Petroleum Technology Development Fund. It is the current metaphor for sleaze in high places, presidential malfeasance and parliamentary tentativeness. The short summary is that the two topmost Nigerian officials (the president and his vice) have been trading accusations and counter accusations on corrupt utilisation and corruptive supervision of the trust fund. Somehow, the president investigated, indicted and convicted the vice president, using an administrative panel.
The VP has challenged these and other actions by his boss in court, winning all the way. These attacks, claims the VP, are meant to taint or stop him from contesting for president in the April elections. Of course the president insists he is only fighting corruption, vowing there shall be no sacred cow.
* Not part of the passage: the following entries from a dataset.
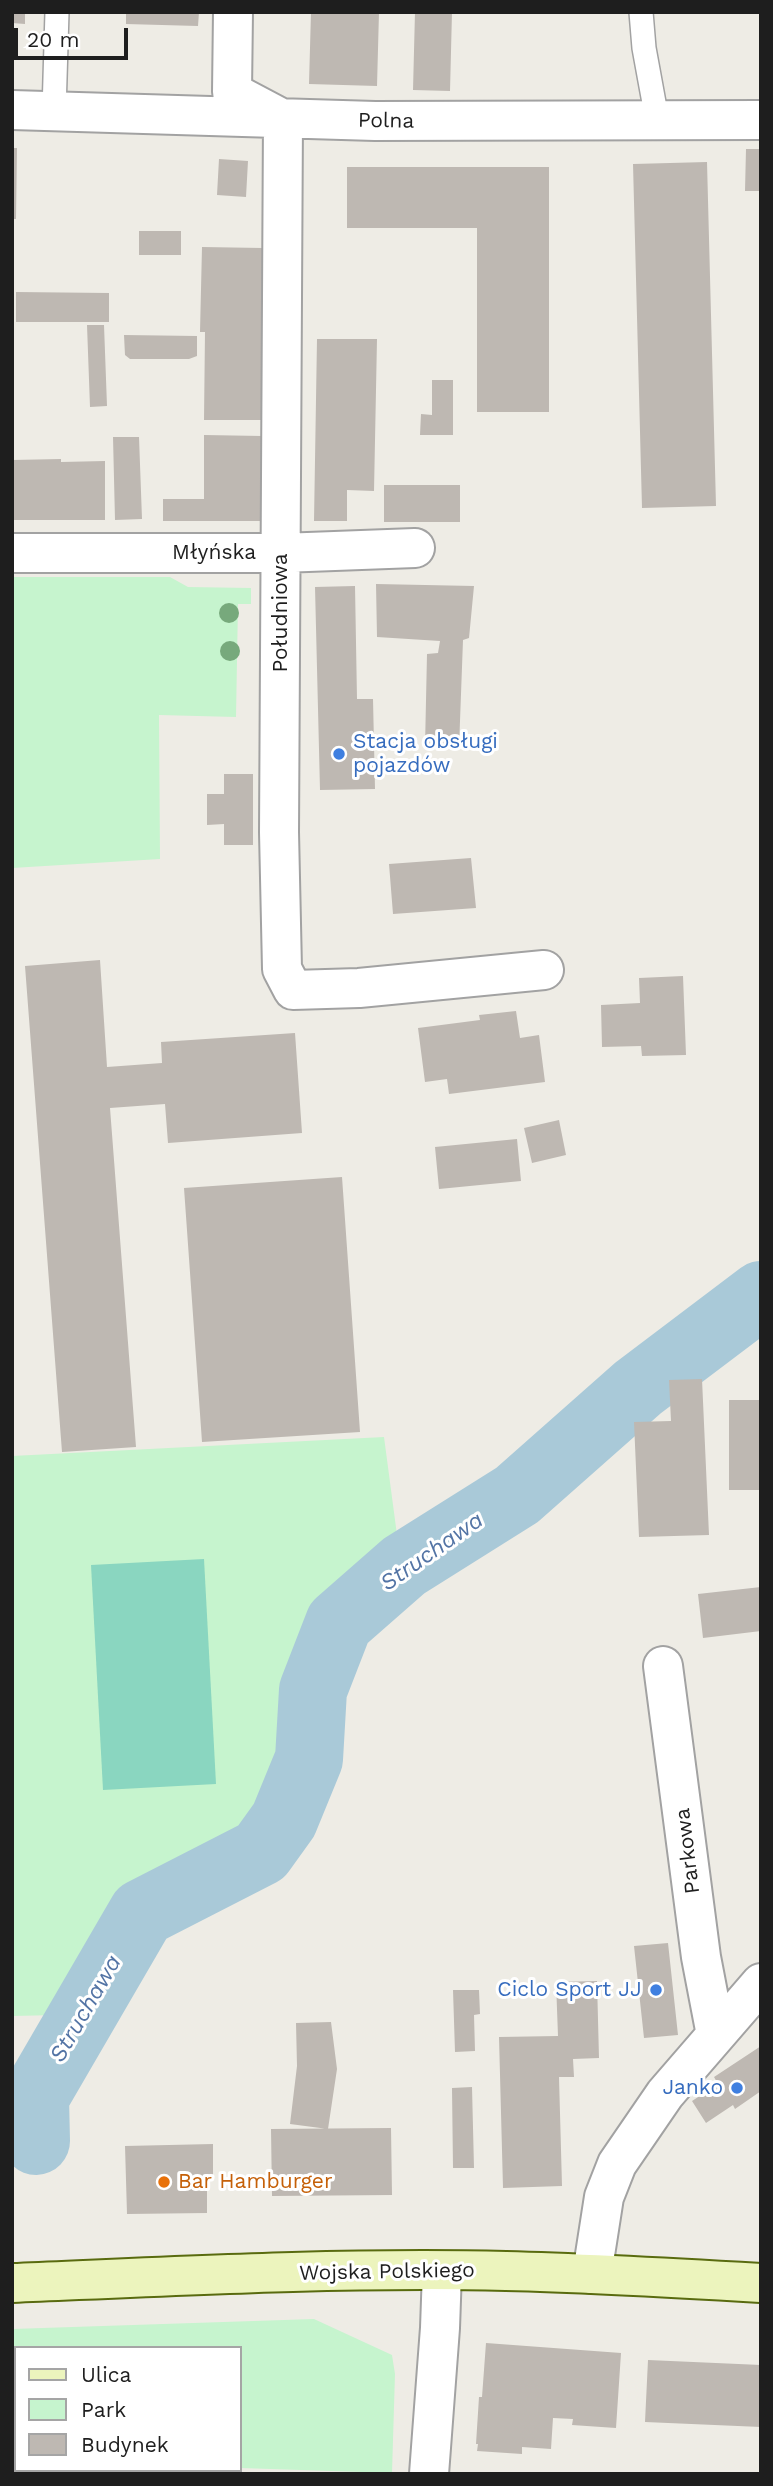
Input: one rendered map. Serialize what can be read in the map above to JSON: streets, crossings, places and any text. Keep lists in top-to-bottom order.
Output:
{
  "streets": {
    "street": [
      "Polna",
      "Młyńska",
      "Południowa",
      "Parkowa",
      "Wojska Polskiego"
    ]
  },
  "crossings": [
    ["Polna", "Południowa"],
    ["Młyńska", "Południowa"]
  ],
  "water": ["Struchawa"],
  "places": [
    "Stacja obsługi pojazdów",
    "Ciclo Sport JJ",
    "Janko",
    "Bar Hamburger"
  ],
  "legend": ["Ulica", "Park", "Budynek"],
  "scale_bar": "20 m"
}
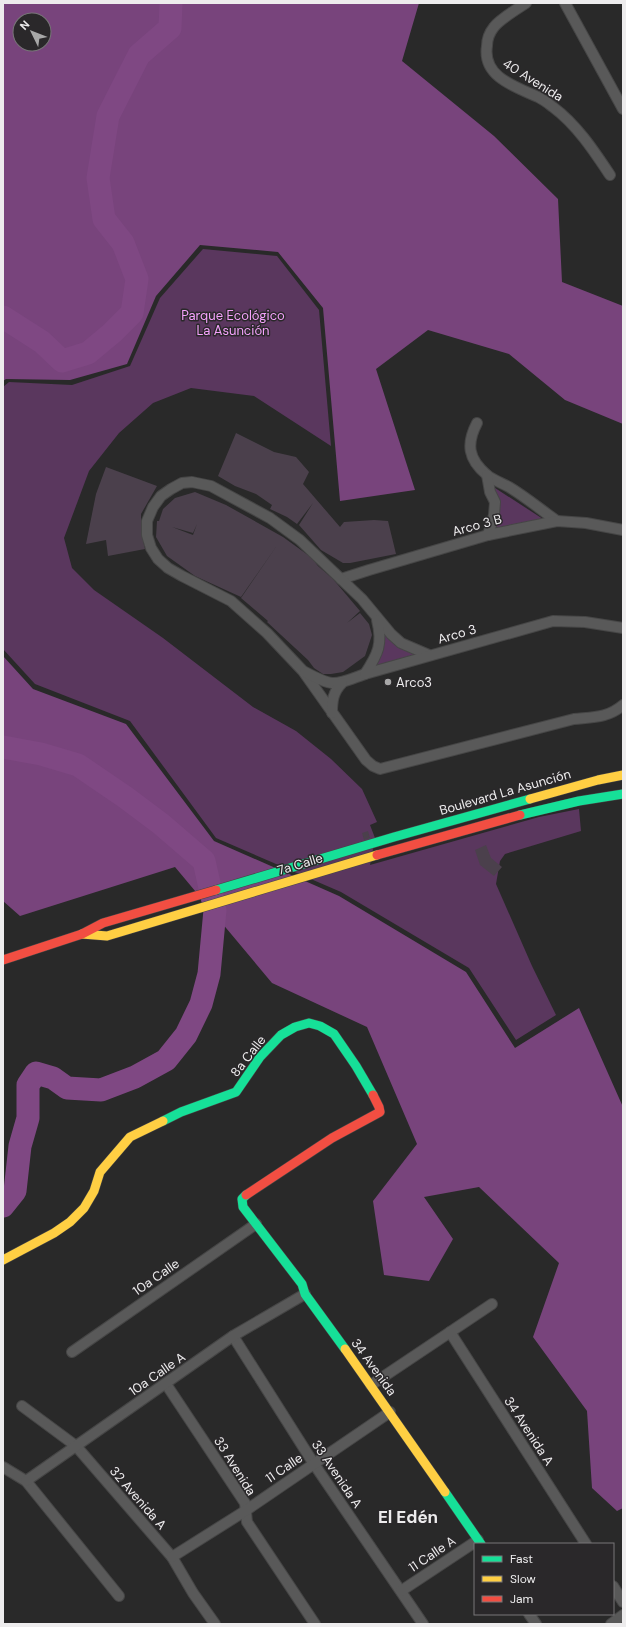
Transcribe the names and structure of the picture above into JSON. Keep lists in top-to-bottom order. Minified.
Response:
{"streets":{"main road":["Boulevard La Asunción","7a Calle","8a Calle","34 Avenida"],"street":["40 Avenida","Arco 3 B","Arco 3","10a Calle","10a Calle A","34 Avenida A","33 Avenida","11 Calle","33 Avenida A","32 Avenida A","11 Calle A"]},"crossings":[["Boulevard La Asunción","7a Calle"],["8a Calle","34 Avenida"],["10a Calle","34 Avenida"],["34 Avenida","10a Calle A"],["34 Avenida","11 Calle"],["10a Calle A","33 Avenida"],["10a Calle A","33 Avenida A"],["10a Calle A","32 Avenida A"],["33 Avenida","11 Calle"],["11 Calle","33 Avenida A"],["11 Calle","32 Avenida A"],["33 Avenida A","11 Calle A"]],"districts":["El Edén"],"parks":["Parque Ecológico La Asunción"],"places":["Arco3"],"legend":["Fast","Slow","Jam"],"north":"top left"}
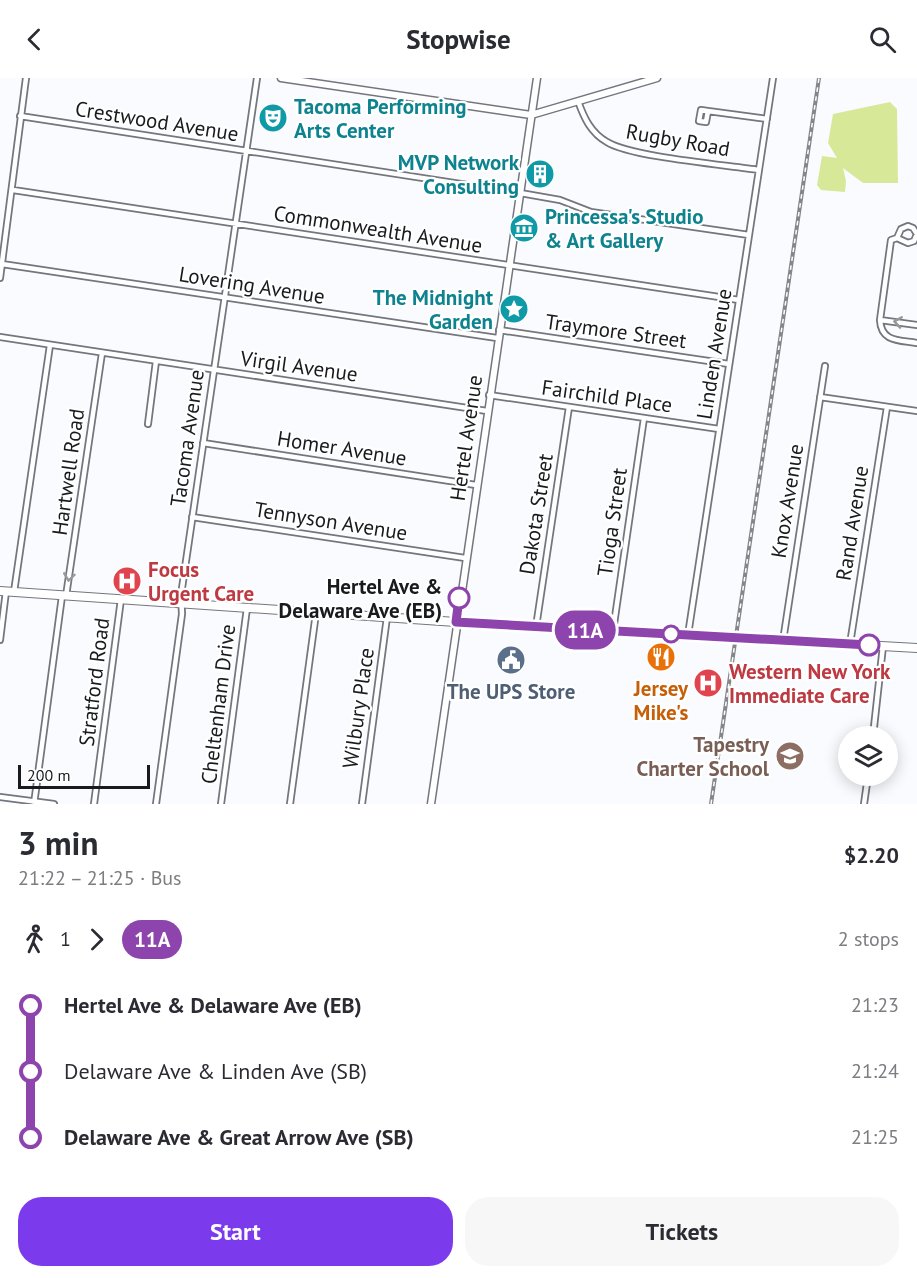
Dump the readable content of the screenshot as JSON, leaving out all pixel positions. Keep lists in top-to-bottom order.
{
  "streets": {
    "street": [
      "Crestwood Avenue",
      "Rugby Road",
      "Commonwealth Avenue",
      "Lovering Avenue",
      "Traymore Street",
      "Linden Avenue",
      "Virgil Avenue",
      "Fairchild Place",
      "Tacoma Avenue",
      "Hertel Avenue",
      "Homer Avenue",
      "Hartwell Road",
      "Knox Avenue",
      "Dakota Street",
      "Tennyson Avenue",
      "Tioga Street",
      "Rand Avenue",
      "Stratford Road",
      "Cheltenham Drive",
      "Wilbury Place"
    ]
  },
  "crossings": [
    ["Crestwood Avenue", "Linden Avenue"],
    ["Crestwood Avenue", "Tacoma Avenue"],
    ["Crestwood Avenue", "Hertel Avenue"],
    ["Rugby Road", "Linden Avenue"],
    ["Commonwealth Avenue", "Linden Avenue"],
    ["Commonwealth Avenue", "Tacoma Avenue"],
    ["Commonwealth Avenue", "Hertel Avenue"],
    ["Lovering Avenue", "Tacoma Avenue"],
    ["Lovering Avenue", "Hertel Avenue"],
    ["Traymore Street", "Linden Avenue"],
    ["Traymore Street", "Hertel Avenue"],
    ["Linden Avenue", "Fairchild Place"],
    ["Virgil Avenue", "Tacoma Avenue"],
    ["Virgil Avenue", "Hertel Avenue"],
    ["Virgil Avenue", "Hartwell Road"],
    ["Fairchild Place", "Hertel Avenue"],
    ["Fairchild Place", "Dakota Street"],
    ["Fairchild Place", "Tioga Street"],
    ["Tacoma Avenue", "Homer Avenue"],
    ["Tacoma Avenue", "Tennyson Avenue"],
    ["Hertel Avenue", "Homer Avenue"],
    ["Hertel Avenue", "Tennyson Avenue"]
  ],
  "one_way": ["Hartwell Road"],
  "places": {
    "theatre": ["Tacoma Performing Arts Center"],
    "building": ["MVP Network Consulting"],
    "museum": ["Princessa's Studio & Art Gallery"],
    "place": ["The Midnight Garden"],
    "hospital": ["Focus Urgent Care", "Western New York Immediate Care"],
    "other": ["Hertel Ave & Delaware Ave (EB)"],
    "restaurant": ["Jersey Mike's"],
    "public building": ["The UPS Store"],
    "school or university": ["Tapestry Charter School"]
  },
  "lines": ["bus line 11A"],
  "scale_bar": "200 m",
  "page": {
    "header": "Stopwise",
    "on_map": "11A",
    "scale": "200 m",
    "heading": ["3 min", "21:22 – 21:25 · Bus", "$2.20"],
    "legs": ["1", "11A", "2 stops"],
    "list": [
      {
        "name": "Hertel Ave & Delaware Ave (EB)",
        "value": "21:23"
      },
      {
        "name": "Delaware Ave & Linden Ave (SB)",
        "value": "21:24"
      },
      {
        "name": "Delaware Ave & Great Arrow Ave (SB)",
        "value": "21:25"
      }
    ],
    "buttons": ["Start", "Tickets"]
  }
}
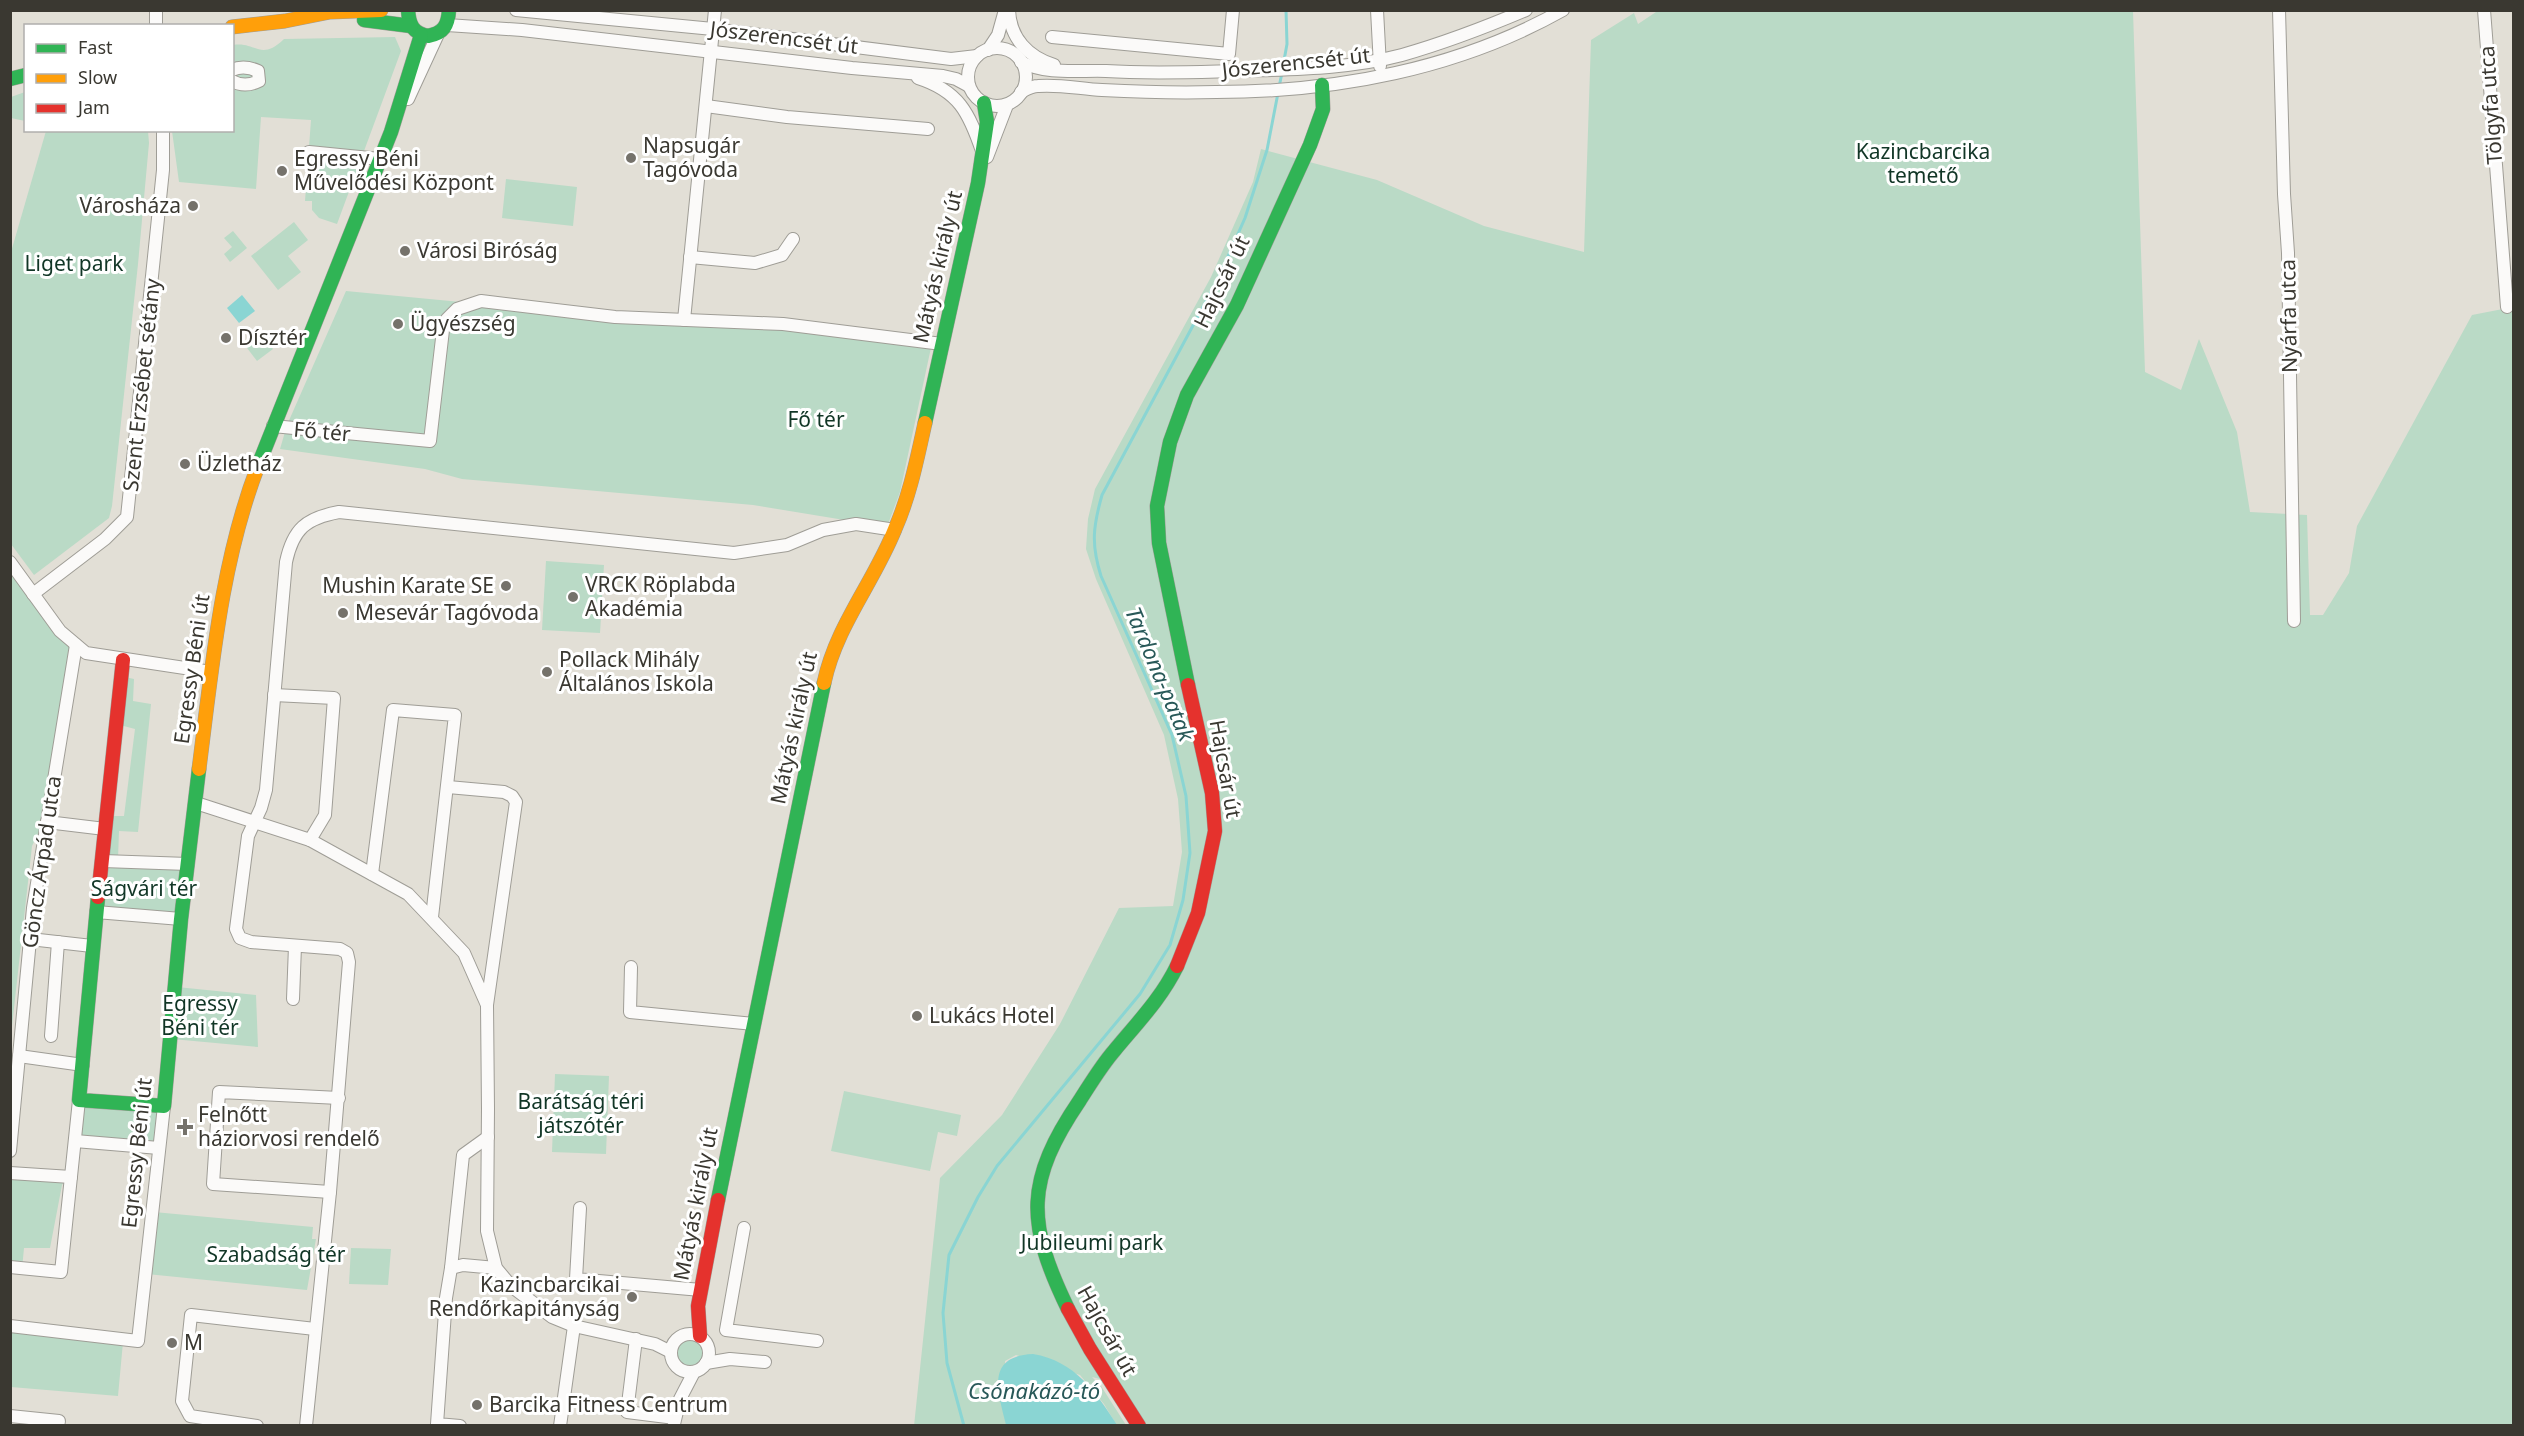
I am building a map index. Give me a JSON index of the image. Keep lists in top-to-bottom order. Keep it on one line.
{"streets":{"street":["Jószerencsét út","Tölgyfa utca","Mátyás király út","Hajcsár út","Nyárfa utca","Szent Erzsébet sétány","Fő tér","Egressy Béni út","Göncz Árpád utca"]},"crossings":[["Jószerencsét út","Mátyás király út"],["Jószerencsét út","Hajcsár út"],["Mátyás király út","Fő tér"],["Fő tér","Egressy Béni út"]],"water":["Tardona-patak","Csónakázó-tó"],"parks":["Kazincbarcika temető","Liget park","Fő tér","Ságvári tér","Egressy Béni tér","Barátság téri játszótér","Jubileumi park","Szabadság tér"],"places":{"other":["Napsugár Tagóvoda","Egressy Béni Művelődési Központ","Városháza","Városi Biróság","Ügyészség","Dísztér","Üzletház","Mushin Karate SE","VRCK Röplabda Akadémia","Mesevár Tagóvoda","Pollack Mihály Általános Iskola","Lukács Hotel","Kazincbarcikai Rendőrkapitányság","M","Barcika Fitness Centrum"],"health":["Felnőtt háziorvosi rendelő"]},"legend":["Fast","Slow","Jam"]}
It's been messy, murky, messianic, melodramatic and misty-eyed! Oh, the whole show has been base and badly managed!! Father of all PR disasters for combatants and country.
Okay. Now the Senate has stepped into the whole scandal and its ad hoc committee has just submitted its report for final consideration by the whole house. It basically found both men and the federal cabinet wanting, but was uneven in its suggestions about appropriate punishment. It wants the VP severely sanctioned, but the president and his cabinet merely chided or advised!
The media is agog with reactions from virtually all sections of the polity. The administration has promptly hailed and endorsed the favourable parts of the report, while expectedly disagreeing with the negative aspects. The VP said it is a hatchet job. Ha! Most commentators think there is much more work to be done for balance, equity and justice. And people trust the Senate to act. If I were the parliamentarians, I will not betray this trust.
Without putting too fine a point on it, the report is clearly deficient. There are too many gaps and some very telling illogic. But, hey folks, it is still a "work in progress", alas. Patience.
My take? Let the Senate act in honour of total justice and in defence of the constitution. Let it be transparent in its procedure, elevated in its discourse and sagacious in its dispensation. Let both men get their due. If I were Nigeria's Senate, I will stick to the rules and bond with posterity.
When it shall be over, however, Nigeria and Nigerians must be the ultimate winners. Then this: No matter how it goes or goes not, PTDF shall define their era - all EIGHT years of it!